Stupid fundraising tricks
If Dante had written The Inferno in today's world, I'm sure he would have designated a special place in hell for those who make a career out of raising funds for political campaigns. We are all familiar with the barrages of colorful mail solicitations screaming that the world will come to an end in January if you don't send in your money right away. Blistering, strident, simplistic political buzz words to get your blood boiling and your wallet opening!! Or what about those "surveys" in which the candidate or party pretends to care what you think about, in hopes that you will send them some of your hard-earned dollars. What kind of fools respond to those dumb appeals, anyway? With all the modern computer technology at their disposal these days, why don't political campaigns target their campaign mailings according to some kind of demographic criteria?
This year, the appeals for campaign donations have blazed new frontiers of tackiness, breaking ethical standards left and right. Somebody figured out that the best way to get the recipient's attention is to send the appeal by U.S. Postal Service Certified Mail, as though the envelope contained an absentee ballot or some other sort of legal document. (It says "Certified Election Material," so it must be important, right?) A normal-size Certified Mail letter costs $3.12 to send, forcing the recipient to sign for the letter. If he or she is not home when the mailman rings the doorbell, however, then it's down to the local post office to get the letter.
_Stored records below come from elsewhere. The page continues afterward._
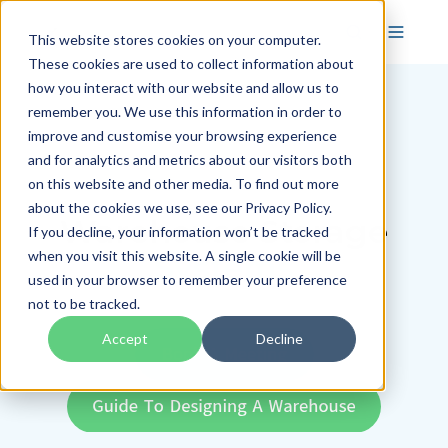
This website stores cookies on your computer.
These cookies are used to collect information about
how you interact with our website and allow us to
remember you. We use this information in order to
improve and customise your browsing experience
and for analytics and metrics about our visitors both
on this website and other media. To find out more
about the cookies we use, see our Privacy Policy.
Warehouse Storage
If you decline, your information won’t be tracked
when you visit this website. A single cookie will be
Systems
used in your browser to remember your preference
not to be tracked.
Accept
Decline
How insulting and aggravating! I know that Elizabeth Dole's campaign resorted to that attention-grabbing trick, and I wonder if it cost her more votes that it won?
But the grand prize for the sleaziest mail fundraising campaign of all goes to the "National Campaign Fund," which is headquartered in Washington, D.C. The "National Chairman" is Floyd Brown, but apparently it's just Floyd and his buddy Jim Lacy, and maybe a secretary or two. They used the big yellow envelope trick, the Certified Mail trick, and an extreme example of the old nickel-in-the-envelope-window trick often used by legitimate charities: he sent a big envelope with two dollar bills, a nickel, and three pennies which were visible through the cellophane window. The accompanying letter tried but failed to explain the significance of that particular amount, $2.08. (Maybe it referred to the year 2008 but with a missing zero.) The return envelope says "John McCain for President" in the upper left corner, and it looks pretty official. In the fine print at the bottom of the letter, however, is the following disclaimer:
Paid for by the National Campaign Fund Political Action Committee, and not authorized by any candidate or candidate's committee.
In other words, that "organization" evidently has no connection whatsoever to John McCain or the Republican Party. I'm sure it never even occurred to many of the easily-duped senior citizen Republicans who sent in their money that it was not going to the McCain campaign at all. What a pity... Floyd's Web site www.nationalcampaignfund.com automatically redirects to helpjohnmccain.com, which is nothing more than a bunch of blog posts dated September 29, September 30, October 4, and October 16. (Hell, I could have done that in an afternoon...) If they really wanted to "help John McCain," of course, they would have automatically redirected their Web traffic to www.johnmccain.com. Just to be safe and avoid criminal fraud charges, they did include a link to the official McCain Web site.
Because of Barack Obama's smashing success at online fundraising, there probably won't be much interest in reforming such bogus fundraising practices for the next couple years. What's the moral of our story? Caveat donor!